#### WORK INSTRUCTIONS
Pick up the news text about the 43 missing students in Mexico where it stops, and continue it in the same style.

#### TEXT
+--

A protest in support of the 43 student teachers who disappeared in Iguala, Guerrero.

Videos showing suspects in the case of the 43 missing students being tortured will support a criminal case against ex-officials who allegedly fabricated the former government’s official version of events about what happened to the young men.

The now-defunct Center for Investigation and National Security made 40 recordings of officials subjecting suspects to torture, according to a report by the newspaper Milenio.

The recordings were made between October 2014 and January 2015 – the first four months after the Ayotzinapa rural teachers college students disappeared in Iguala, Guerrero, on September 26, 2014.

Government sources told Milenio that the videos are part of a file compiled by the Special Investigation and Litigation Unit for the Ayotzinapa case, a division of the federal Attorney General’s Office.

The file documents “massive and systematic manipulation” of evidence in order to fabricate the previous government’s so-called “historical truth,” officials said.

Screenshots from videos showing police torturing interrogation subjects related to the Ayotzinapa case.

First proffered by former attorney general Jesús Murillo Karam at a press conference in January 2015, the “historical truth” contended that the students, traveling on a bus they commandeered to go to a protest in Mexico City, were intercepted by corrupt municipal police who handed them over to members of the Guerreros Unidos crime gang who subsequently killed them, burned their bodies in a dump in the municipality of Cocula and disposed of their remains in a nearby river.

+--

#### ENTRIES SUPPLIED
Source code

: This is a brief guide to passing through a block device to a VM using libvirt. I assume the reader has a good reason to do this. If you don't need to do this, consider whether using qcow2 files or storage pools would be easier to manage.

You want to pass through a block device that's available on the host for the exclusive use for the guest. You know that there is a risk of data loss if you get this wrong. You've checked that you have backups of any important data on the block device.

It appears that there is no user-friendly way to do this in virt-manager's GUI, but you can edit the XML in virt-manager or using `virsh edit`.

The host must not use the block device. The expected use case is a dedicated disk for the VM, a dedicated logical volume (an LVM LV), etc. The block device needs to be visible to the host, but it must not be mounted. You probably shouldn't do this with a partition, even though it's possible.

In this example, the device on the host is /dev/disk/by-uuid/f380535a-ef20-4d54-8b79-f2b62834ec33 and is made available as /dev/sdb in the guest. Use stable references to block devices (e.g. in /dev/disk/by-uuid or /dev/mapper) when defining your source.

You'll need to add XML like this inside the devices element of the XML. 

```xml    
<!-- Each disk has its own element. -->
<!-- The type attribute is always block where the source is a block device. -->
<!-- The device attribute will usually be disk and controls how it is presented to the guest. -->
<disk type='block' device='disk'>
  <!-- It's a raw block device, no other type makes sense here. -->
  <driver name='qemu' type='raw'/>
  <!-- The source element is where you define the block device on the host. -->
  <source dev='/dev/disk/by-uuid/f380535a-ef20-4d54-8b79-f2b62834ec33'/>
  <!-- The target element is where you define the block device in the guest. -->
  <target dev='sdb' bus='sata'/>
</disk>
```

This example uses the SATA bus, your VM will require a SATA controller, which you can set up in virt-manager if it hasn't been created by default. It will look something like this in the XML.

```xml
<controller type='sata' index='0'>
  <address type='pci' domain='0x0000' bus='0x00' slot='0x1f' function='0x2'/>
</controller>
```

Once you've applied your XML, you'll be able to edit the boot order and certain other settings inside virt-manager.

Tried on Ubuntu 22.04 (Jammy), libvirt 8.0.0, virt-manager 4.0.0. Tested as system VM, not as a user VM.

+--

#### RESPONSE
The current federal government has rejected its predecessor’s version of events and launched a new investigation.

According to the sources who spoke with Milenio, the purpose of torturing suspects was not to extract factual information from them. Instead, it was used to break the suspects down intellectually and emotionally so they would become “repeaters” of the version of events concocted by Murillo and Tomás Zerón, former head of the now-defunct Criminal Investigation Agency.

Zerón, whom Mexico is trying to extradite from Israel, anti-kidnapping unit chief Gualberto Ramírez, other officials of the Attorney General’s Office (known at the time as the PGR) and security force members are seen torturing suspects in the 40 videos, officials told Milenio. Lawyers for the suspects also appear in the footage.

The Special Investigation and Litigation Unit’s file includes an expert international analysis that determined that Zerón’s voice is audible in some of the videos.

The file also contains evidence that the PGR and other former law enforcement officials staged crime scenes, fabricated supposed proof, destroyed and discarded evidence, failed to follow some lines of investigation and were generally negligent in their work.

Milenio reported that the 40 videos are part of an “arsenal of evidence” that the Special Investigation and Litigation Unit will use to support criminal complaints against the officials involved. The FGR believes they were part of a coordinated network aiding the construction of the official version of events, government sources said.

The Ayotzinapa unit, headed up by special prosecutor Omar Gómez Trejo, has convinced some 20 former PGR officials who are not under investigation to reveal what they know about the case.

Meanwhile, a newly-leaked confession by a Guerreros Unidos gang member made to the National Human Rights Commission (CNDH) in 2018 provided testimony that was consistent with the “historical truth.”

Juan Miguel Pantoja Miranda confirmed that the students were killed and their bodies were incinerated in the Cocula dump. Pantoja was detained in 2018 but later released.

Scores of other suspects in the Ayotzinapa case were released from preventative custody because they were found to have been tortured by officials. A United Nations reported published in 2018 said that 34 people were tortured in connection with the investigation.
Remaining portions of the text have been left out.